Lately I’ve been thinking a lot about vulnerability, the kind of person I want to be, and the kind of people I want to be around.
I suppose “lately” is misleading. I’ve probably thought a lot about these things for much of my adult life but never had much affordance for actually solving them.
I’ve been jumping around the country ever since graduating college, entering new social circles and trying on different hats. I have evolved since that beginning. My friendships have grown. Yet there are still times I feel alone and disconnected.
There was a time when I felt that “needing another person” was a sign of weakness (in me, not in others). I wanted, for myself, the ability to be happy regardless of who was around me at the time. I wanted to be resilient against potential risks, and relying on other people was a risky proposition.
Even my preferred relationship style protected me against that risk. I entered relationships mainly with people who I could tell were staunchly independent and didn’t need me for emotional support and would understand that I was going to do what I wanted, above all else.
(I don’t know why I’m talking in past tense, by the way. This is all still pretty true.)
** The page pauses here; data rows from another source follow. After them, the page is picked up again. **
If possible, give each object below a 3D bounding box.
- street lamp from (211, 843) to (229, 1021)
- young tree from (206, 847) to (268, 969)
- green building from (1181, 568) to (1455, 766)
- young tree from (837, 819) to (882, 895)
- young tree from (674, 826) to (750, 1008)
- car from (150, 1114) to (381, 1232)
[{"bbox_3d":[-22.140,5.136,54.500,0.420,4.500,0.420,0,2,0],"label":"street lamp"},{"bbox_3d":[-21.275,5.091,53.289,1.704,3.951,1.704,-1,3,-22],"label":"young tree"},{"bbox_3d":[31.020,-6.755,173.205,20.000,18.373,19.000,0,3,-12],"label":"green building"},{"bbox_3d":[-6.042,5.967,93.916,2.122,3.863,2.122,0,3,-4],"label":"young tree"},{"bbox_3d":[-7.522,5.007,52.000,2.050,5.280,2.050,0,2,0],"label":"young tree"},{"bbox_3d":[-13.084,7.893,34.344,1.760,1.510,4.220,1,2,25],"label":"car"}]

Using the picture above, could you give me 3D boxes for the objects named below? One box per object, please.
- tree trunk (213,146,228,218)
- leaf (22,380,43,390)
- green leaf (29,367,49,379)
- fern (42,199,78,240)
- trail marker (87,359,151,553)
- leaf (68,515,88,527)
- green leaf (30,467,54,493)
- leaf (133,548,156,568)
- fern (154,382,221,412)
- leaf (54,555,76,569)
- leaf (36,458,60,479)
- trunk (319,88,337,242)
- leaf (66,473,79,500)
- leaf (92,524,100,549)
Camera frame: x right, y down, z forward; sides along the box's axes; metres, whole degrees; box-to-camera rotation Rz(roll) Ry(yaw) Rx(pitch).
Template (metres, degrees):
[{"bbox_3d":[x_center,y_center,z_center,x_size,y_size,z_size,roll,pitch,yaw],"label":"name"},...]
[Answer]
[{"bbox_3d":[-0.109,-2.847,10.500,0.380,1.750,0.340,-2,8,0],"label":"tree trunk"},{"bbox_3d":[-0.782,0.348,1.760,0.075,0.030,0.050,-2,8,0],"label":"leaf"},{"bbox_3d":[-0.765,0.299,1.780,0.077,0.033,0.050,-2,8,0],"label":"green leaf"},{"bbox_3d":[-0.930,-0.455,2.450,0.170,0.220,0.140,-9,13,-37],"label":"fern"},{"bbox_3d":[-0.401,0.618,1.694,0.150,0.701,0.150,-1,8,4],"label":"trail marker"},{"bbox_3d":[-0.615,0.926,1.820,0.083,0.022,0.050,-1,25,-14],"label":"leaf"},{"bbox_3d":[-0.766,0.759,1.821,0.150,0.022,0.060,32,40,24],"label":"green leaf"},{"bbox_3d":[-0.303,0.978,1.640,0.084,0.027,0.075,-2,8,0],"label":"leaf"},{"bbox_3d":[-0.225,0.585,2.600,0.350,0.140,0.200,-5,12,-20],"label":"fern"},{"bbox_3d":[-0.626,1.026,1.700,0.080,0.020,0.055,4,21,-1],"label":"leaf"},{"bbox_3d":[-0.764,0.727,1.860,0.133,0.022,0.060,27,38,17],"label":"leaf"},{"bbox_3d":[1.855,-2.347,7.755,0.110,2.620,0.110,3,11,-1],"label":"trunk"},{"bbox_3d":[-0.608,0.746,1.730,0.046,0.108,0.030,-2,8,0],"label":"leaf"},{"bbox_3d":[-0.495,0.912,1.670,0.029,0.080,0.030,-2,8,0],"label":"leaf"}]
I have made connections with many people, in small and large ways. I feel close to people now more than ever before. But I still don’t tend to go so far as to let anyone "lean on me", and I don’t lean on others.
I share my feelings. Sometimes I let a little vulnerability show here and there, but usually I don’t speak straight from my heart. I speak from my mind, where it’s easier to get distance from my feelings.
In my most vulnerable states, I am usually alone. And I feel safe there.
Something in me refuses to trust another human being with my entire self.
But I think something in me also desires to have such a trust.
I’m trying to ask my System 1 what’s going on with this. I think it’s complicated.